Anatomy of an Upset: Syracuse Zones Out the HoosiersRob Carr/Getty Images
Yet another 1-seed found an early exit in the tournament last night. This time, it was the Indiana Hoosiers who met their fate at the hands of the Syracuse Orange and their famous 2-3 zone.
On a macro level, three things typically beat a zone defense: offensive rebounds, 3-point shots, and transition baskets. Indiana largely failed at all three in their defeat last night. The Hoosiers only made three shots from beyond the arc and had only 11 offensive rebounds (four of which came on one possession and didn’t even result in a made shot). Both of those figures actually fall below their respective season averages of 7.3 and 12.2.
Indiana found some success attacking Syracuse before the Orange could set up in their patented zone, but it was largely a mixed bag. The Orange did a fine job defending in transition last night, greeting the Hoosier break above the 3-point line and forcing wild forays to the rim, like these from Victor Oladipo that resulted in turnovers more often than they did made baskets.
There were two primary problems with Indiana’s attempts to attack quickly in transition. The first was the absence of a composed but aggressive primary ball handler to lead the break. Head coach Tom Crean allowed any and all of his guards to “rip-and-run,” but while Indiana’s guards and wings, Oladipo in particular, are largely good finishers on the break, none showcase a great understanding of pace and discipline when playing at high speeds.

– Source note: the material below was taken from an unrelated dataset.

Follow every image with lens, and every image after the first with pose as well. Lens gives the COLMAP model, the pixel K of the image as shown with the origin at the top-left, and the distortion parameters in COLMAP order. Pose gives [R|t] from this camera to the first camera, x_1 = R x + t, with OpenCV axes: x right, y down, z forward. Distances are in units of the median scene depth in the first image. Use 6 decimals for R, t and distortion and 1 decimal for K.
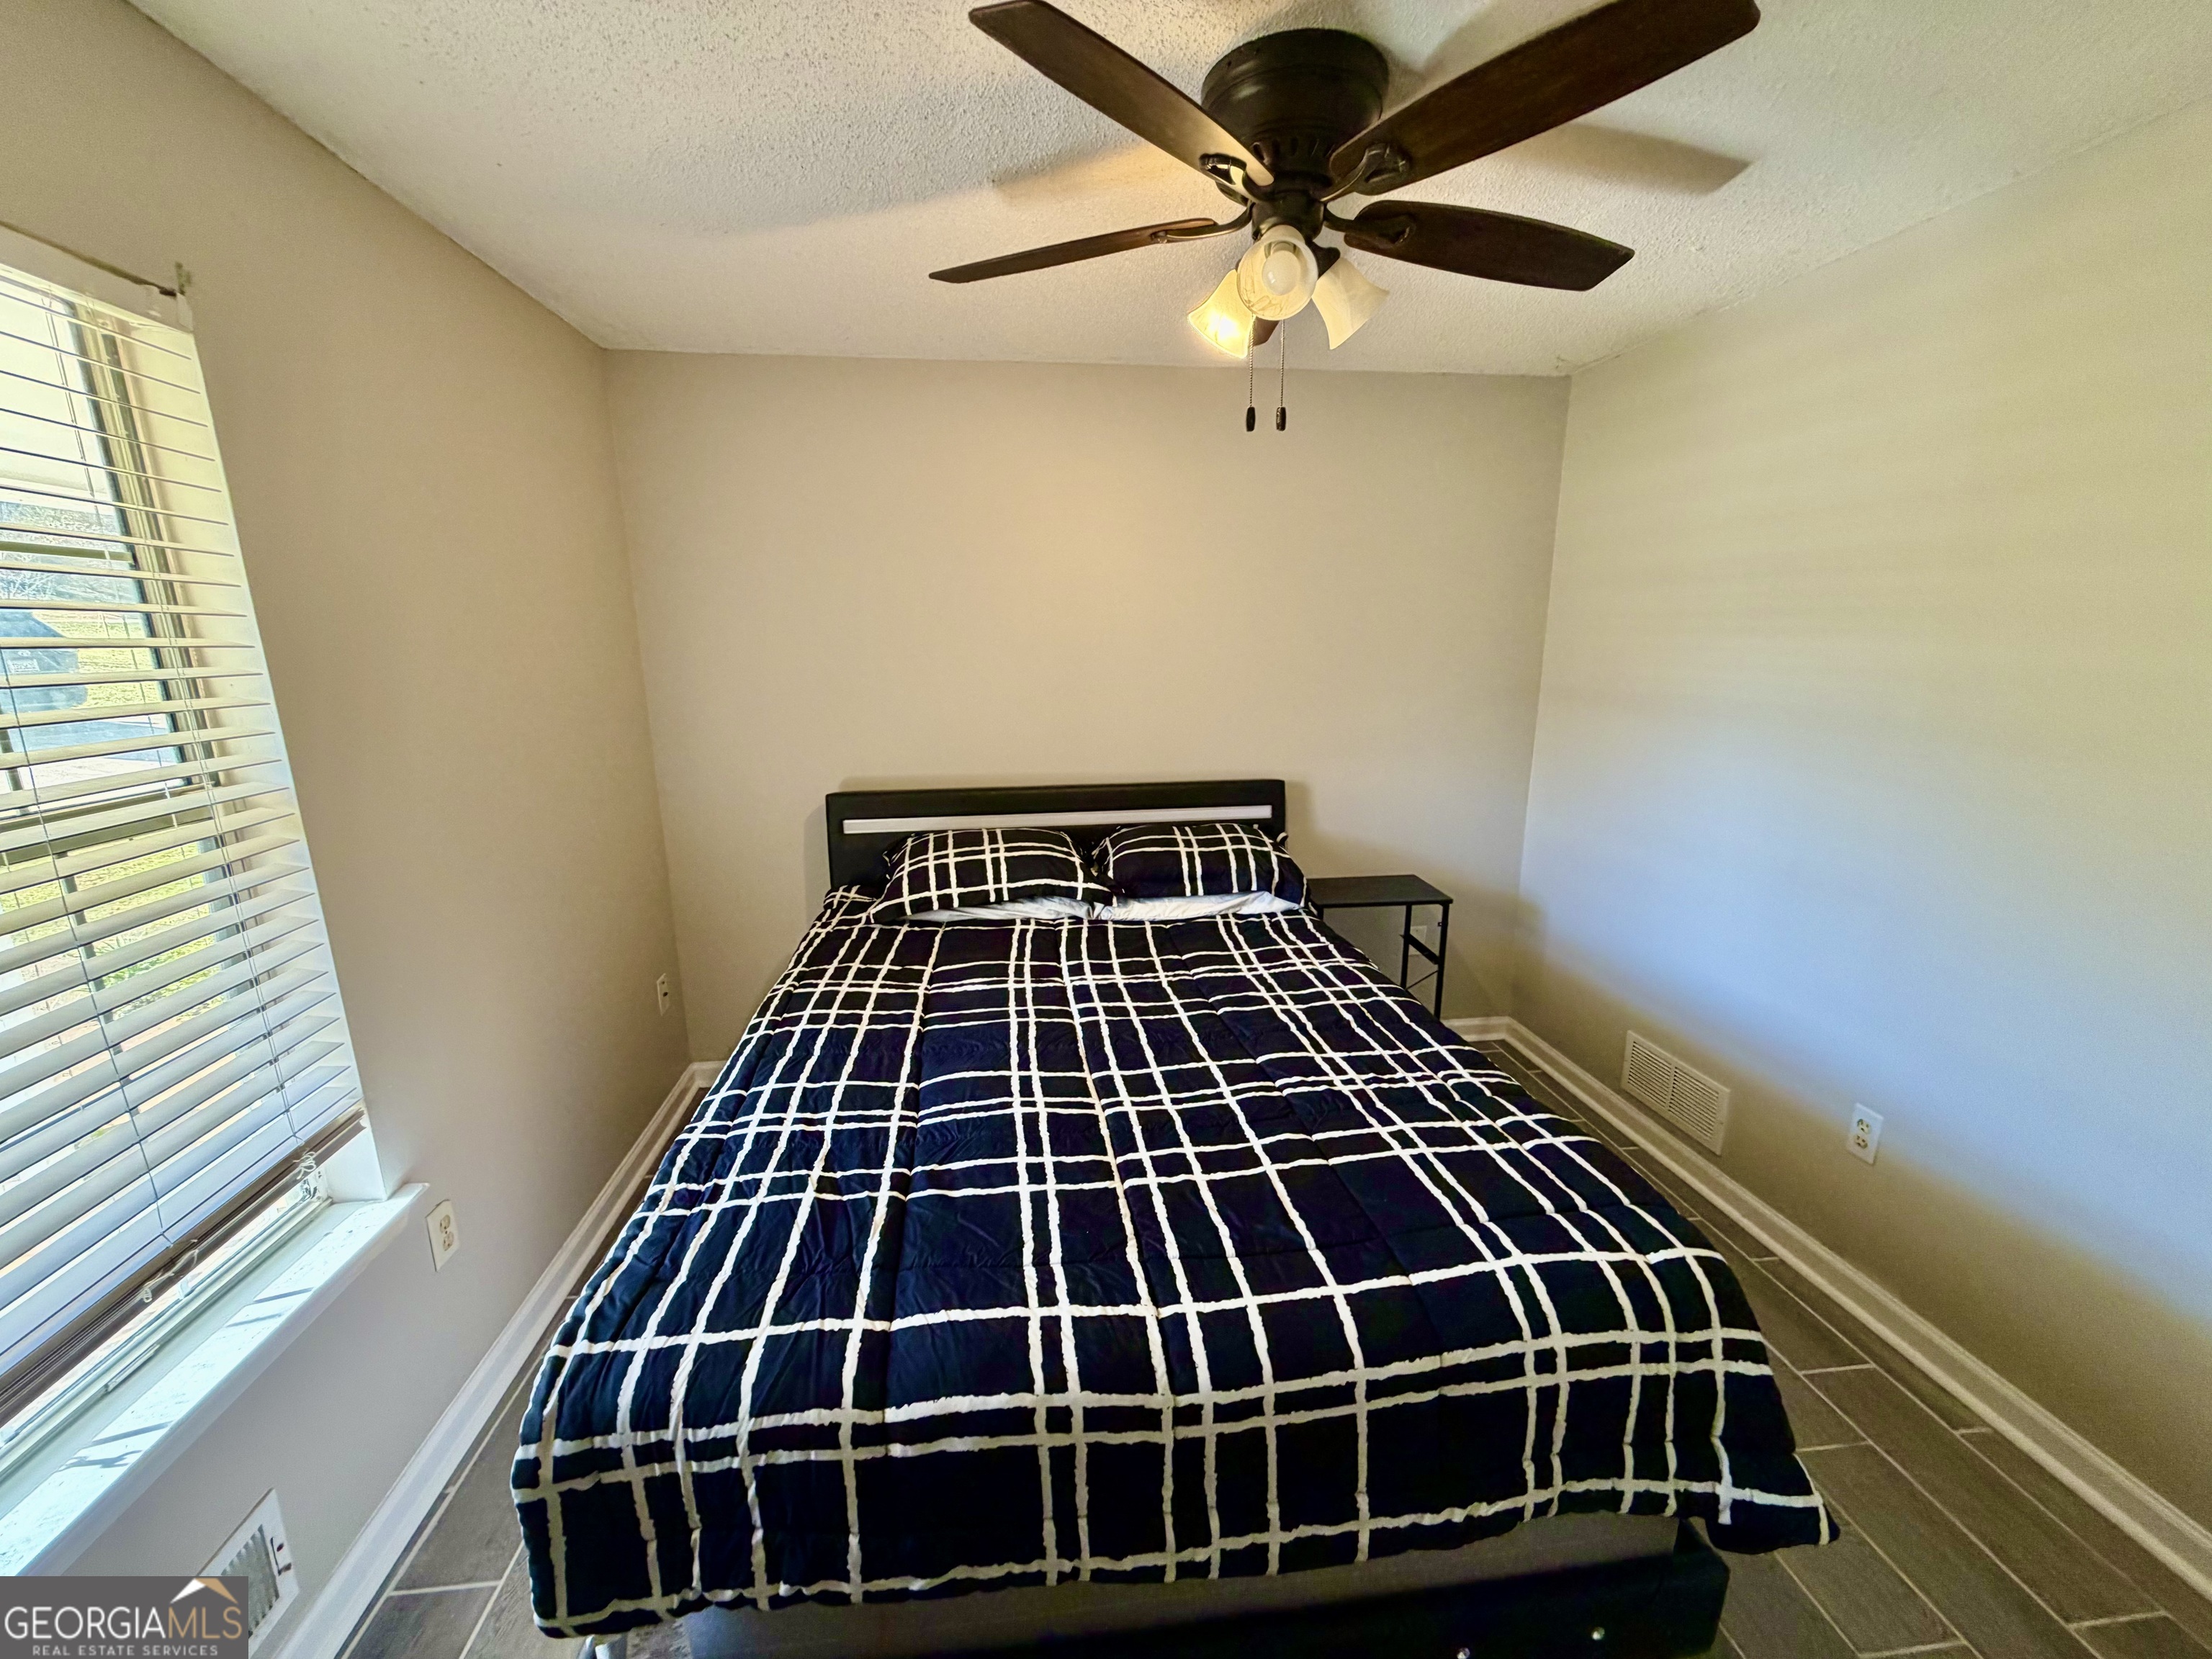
lens RADIAL K [[884.2, 0, 1094.9], [0, 884.2, 829.2], [0, 0, 1]] dist [0.000226, -0.005467]
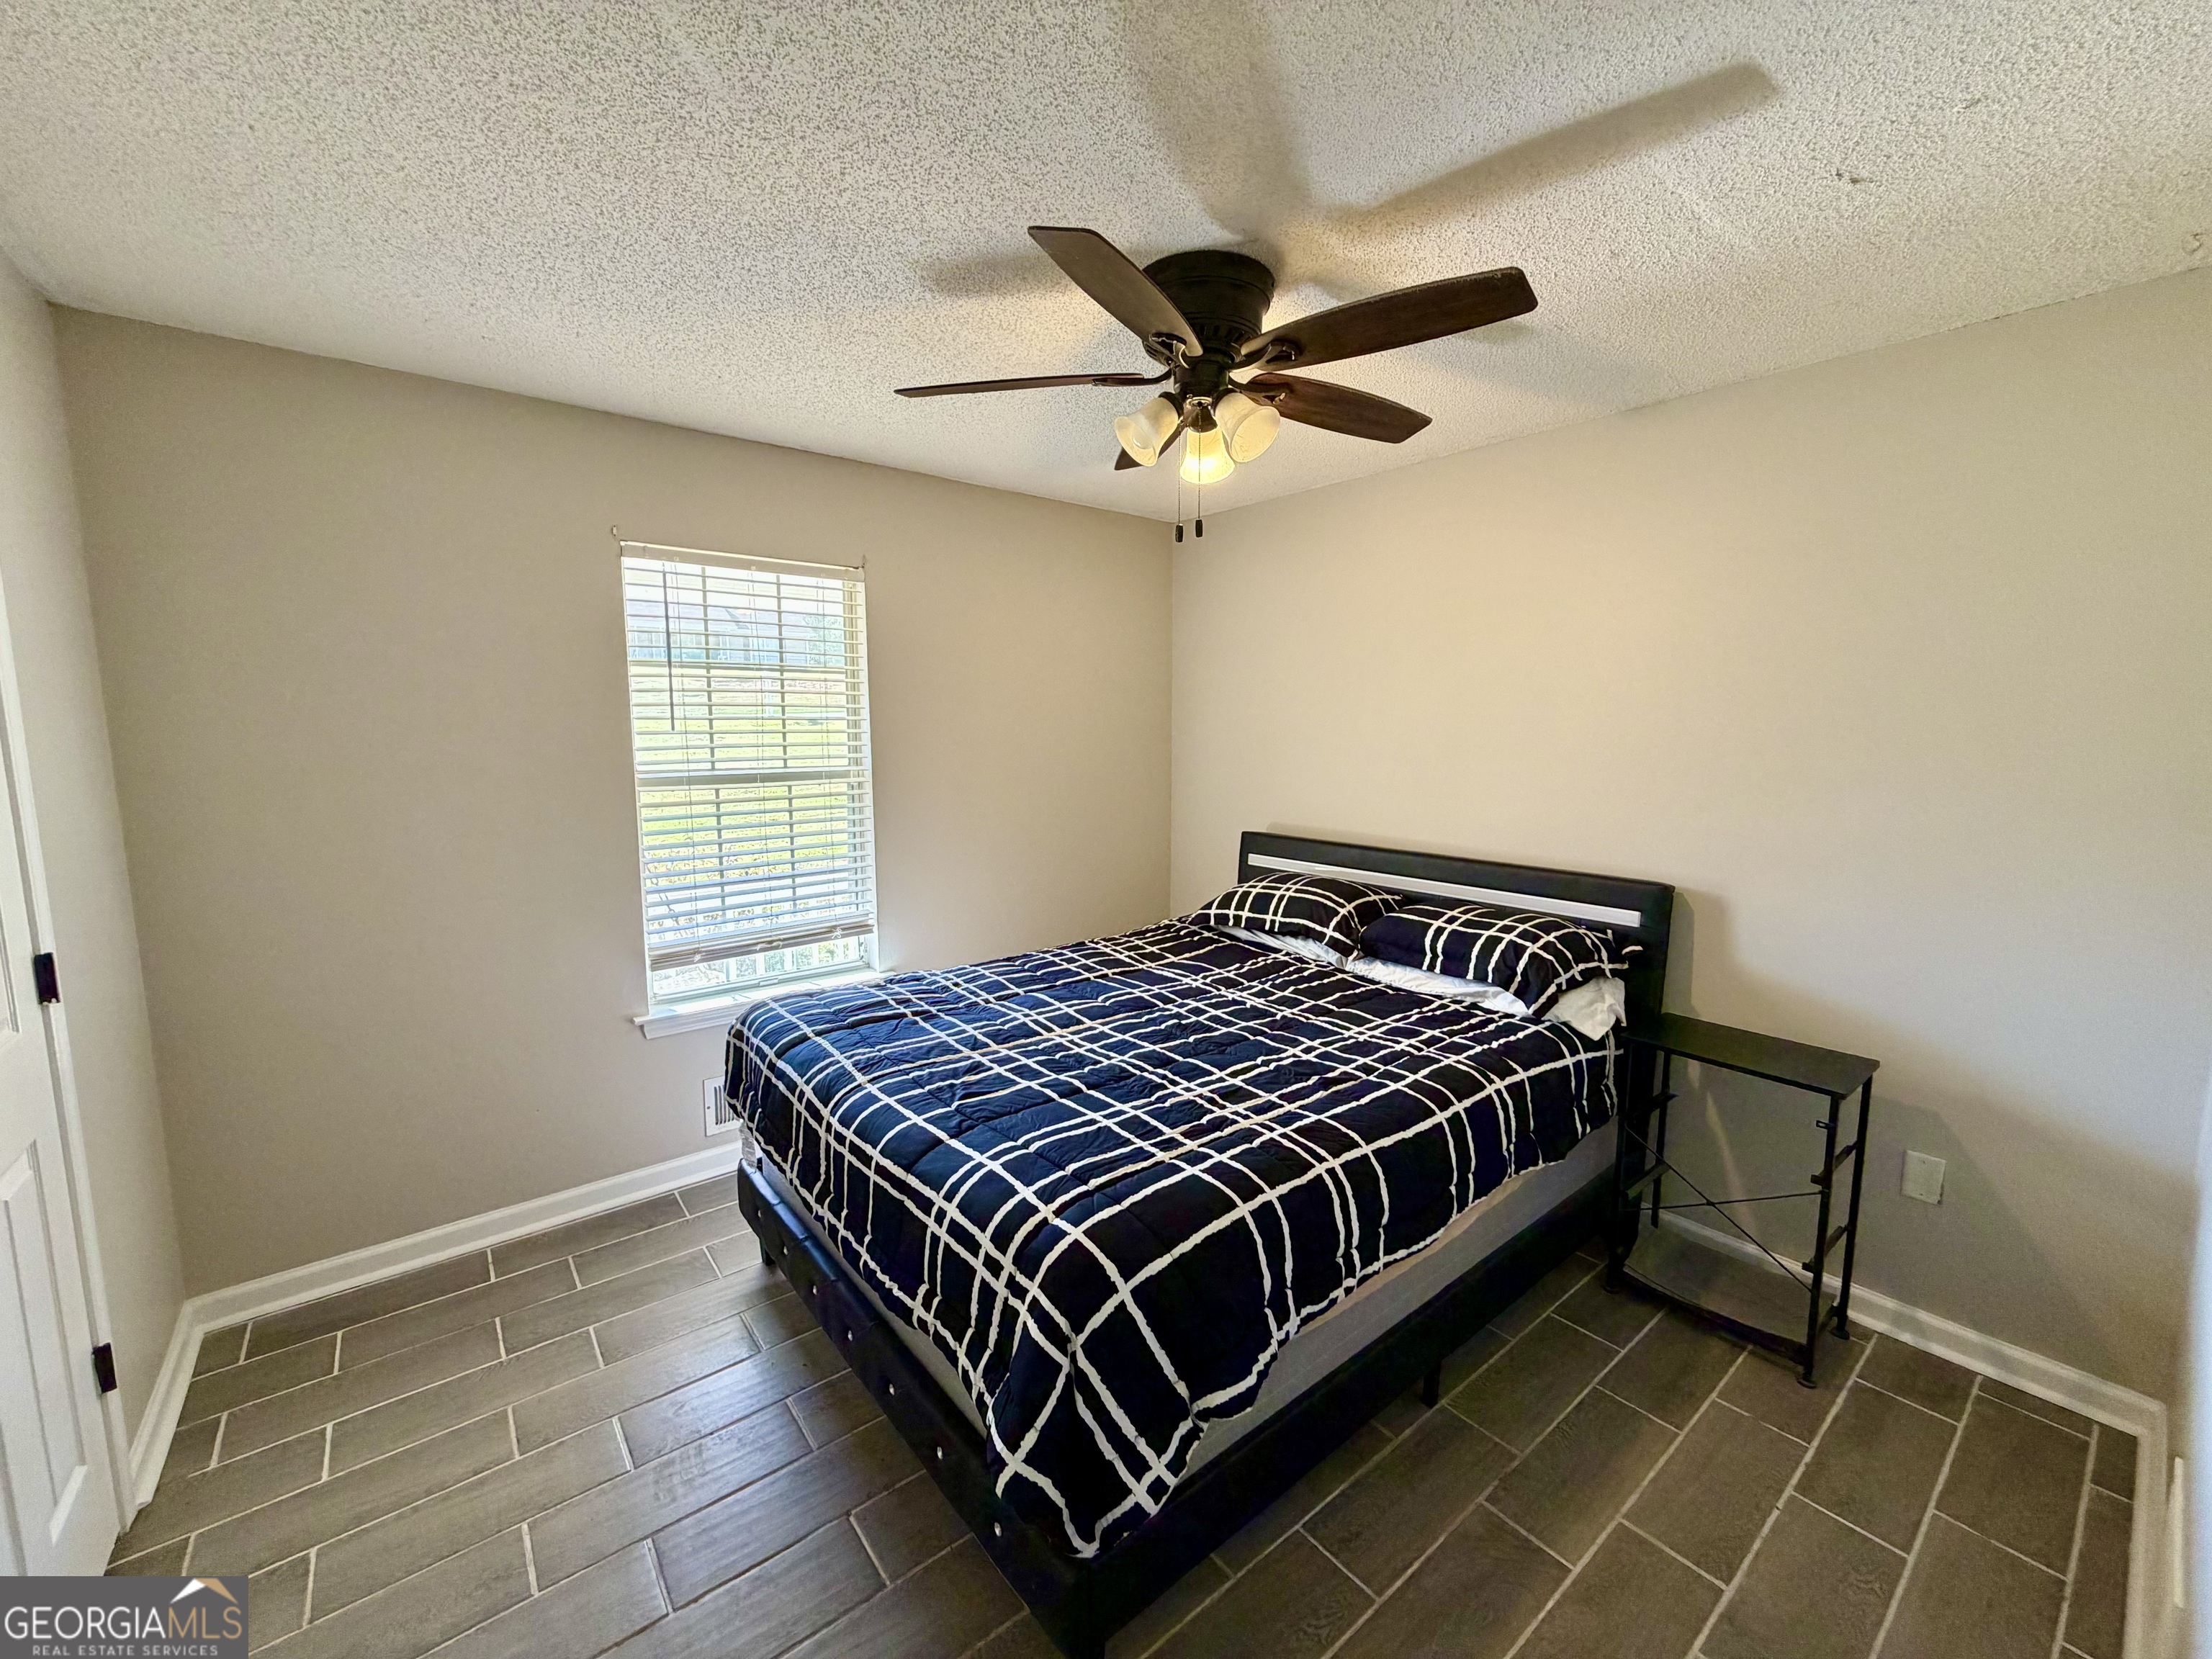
lens RADIAL K [[884.2, 0, 1094.9], [0, 884.2, 829.2], [0, 0, 1]] dist [0.000226, -0.005467]
pose [[0.523606, 0.110547, -0.844758, 0.829249], [-0.189846, 0.981755, 0.010802, -0.020343], [0.830539, 0.154717, 0.535040, 0.183170]]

The second problem with the emphasis on transition was that the Hoosier fast break seemed to only target attempts at the rim. While those types of shots are of higher value, looks from outside the 3-point line are often the easiest to find in the early seconds of a possession. Had Crean put an emphasis on seeking good looks from behind the arc in transition, Indiana may have been able to take and make more of those shots on a night when clean looks from long range were hard to find deeper in the shot clock.

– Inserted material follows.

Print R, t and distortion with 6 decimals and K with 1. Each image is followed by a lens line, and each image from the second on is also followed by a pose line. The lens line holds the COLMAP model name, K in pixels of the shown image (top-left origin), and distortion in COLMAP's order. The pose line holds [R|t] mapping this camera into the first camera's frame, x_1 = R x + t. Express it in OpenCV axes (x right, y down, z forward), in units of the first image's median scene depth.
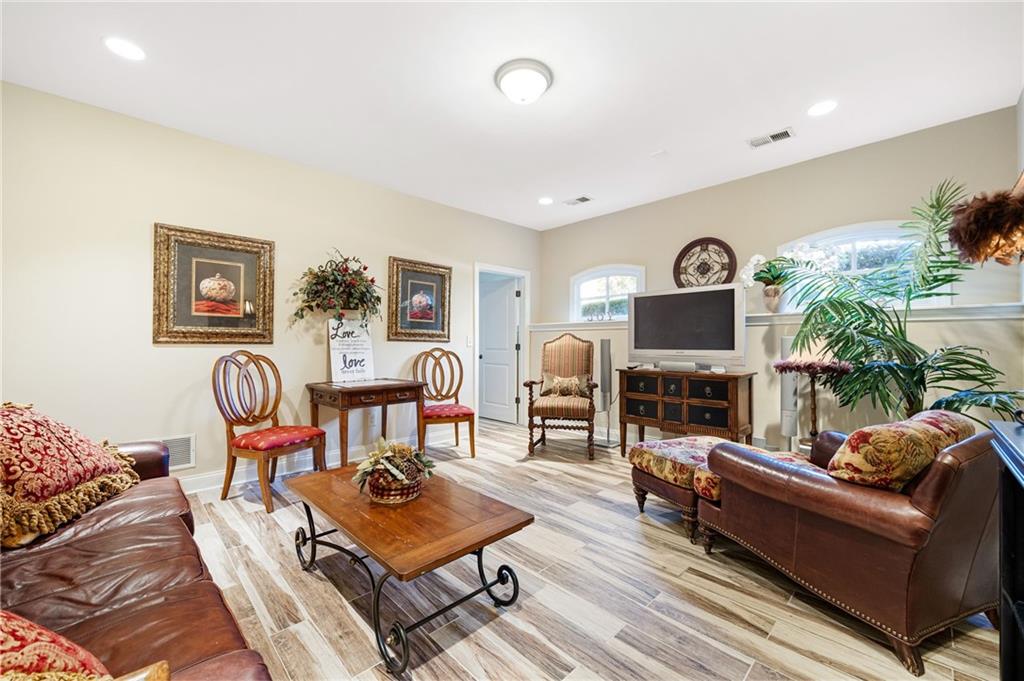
lens RADIAL K [[405.0, 0, 514.9], [0, 405.0, 344.7], [0, 0, 1]] dist [0.002221, 0.000117]
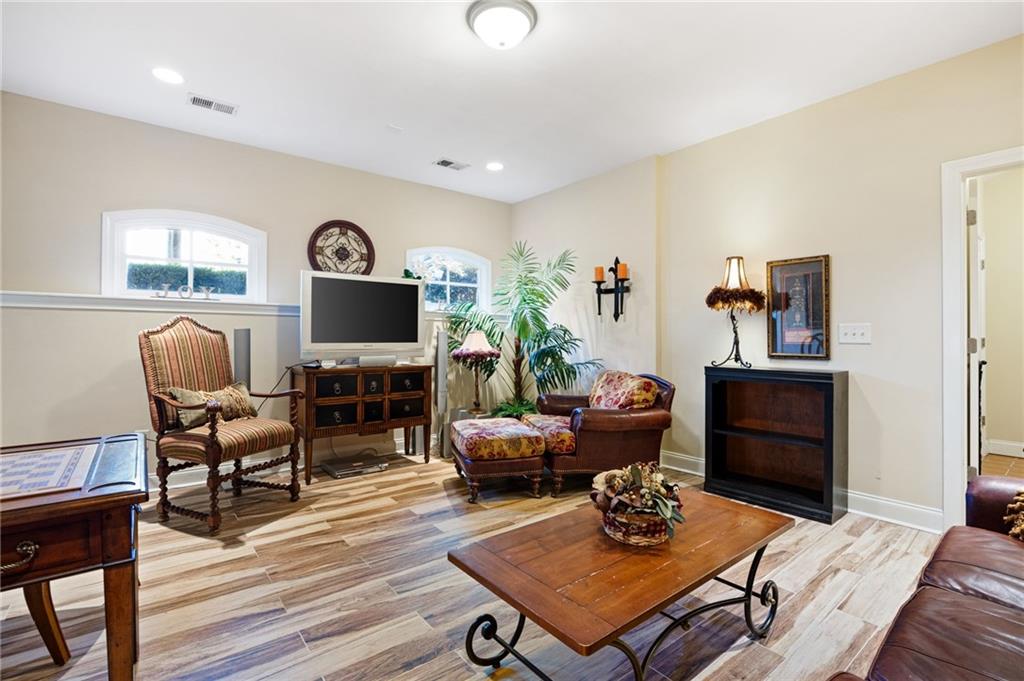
lens RADIAL K [[463.1, 0, 513.1], [0, 463.1, 335.7], [0, 0, 1]] dist [0.011994, 0.000011]
pose [[0.121817, 0.002294, 0.992550, -0.603413], [-0.003632, 0.999992, -0.001866, -0.002889], [-0.992546, -0.003377, 0.121825, 0.559434]]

In the half court, the Hoosiers seemed content to go with a zone offense that featured lots of side-top-side ball movement with the high and low posts filled in an attempt to overload the strong side. Because so many long, athletic players fill out Syracuse’s aggressive 2-3 zone — one that also features traps on the wing and short corner — passive ball movement around the perimeter plays right into their hands. Against less athletic zones, this basic scheme may have been the ideal strategy, but trying it against Syracuse was a disaster and led to 18 Hoosier turnovers.
That scheme choice by Crean also led to a number of high-post catches for his star center, Cody Zeller. But Zeller was completely overwhelmed in that area of the floor as the length, size, and quickness of Syracuse’s interior defenders, particularly Baye Keita, in very limited space (Zeller was basically playing one-on-three in an area the size of the lane) gave him loads of problems when he tried to attack from that spot on the floor. This offense also made it impossible to score quickly during the final third of the game, when Indiana badly needed good, quick shots.
Though Will Sheehey ultimately draws a foul on the play, the Hoosiers wasted nearly the entire shot clock before it happened.
While the team did try to ball-screen the top of the zone, a solution for the Hoosiers might have been running more ball screens with the specific intention of countering the aggressive zone by throwing back to the weak side. When Indiana actually did run pick-and-rolls, their guards often blindly pushed the ball toward the front side (strong side) of the play, feeding right into Syracuse’s overload principles.
By having their guards swing the ball back behind the screen, Crean could have instructed a perimeter player to attack a gap, shoot a 3, or enter the ball in to Zeller after his roll gave him deep post positioning.
The problems for the Hoosiers weren’t all on the offensive side of the floor, either. As result of a combination of both poor planning and poor execution, Brandon Triche and Michael Carter-Williams carved up the Indiana defense in middle pick-and-rolls.
It certainly didn’t help that Carter-Williams picked a bad time (if you’re Indiana) to find an outside shooting stroke (the sophomore guard drained two long 2s and two 3s last night despite being a poor outside shooter), but regardless, the Hoosiers just couldn’t stop this action enough to stay in a game in which they were struggling to score.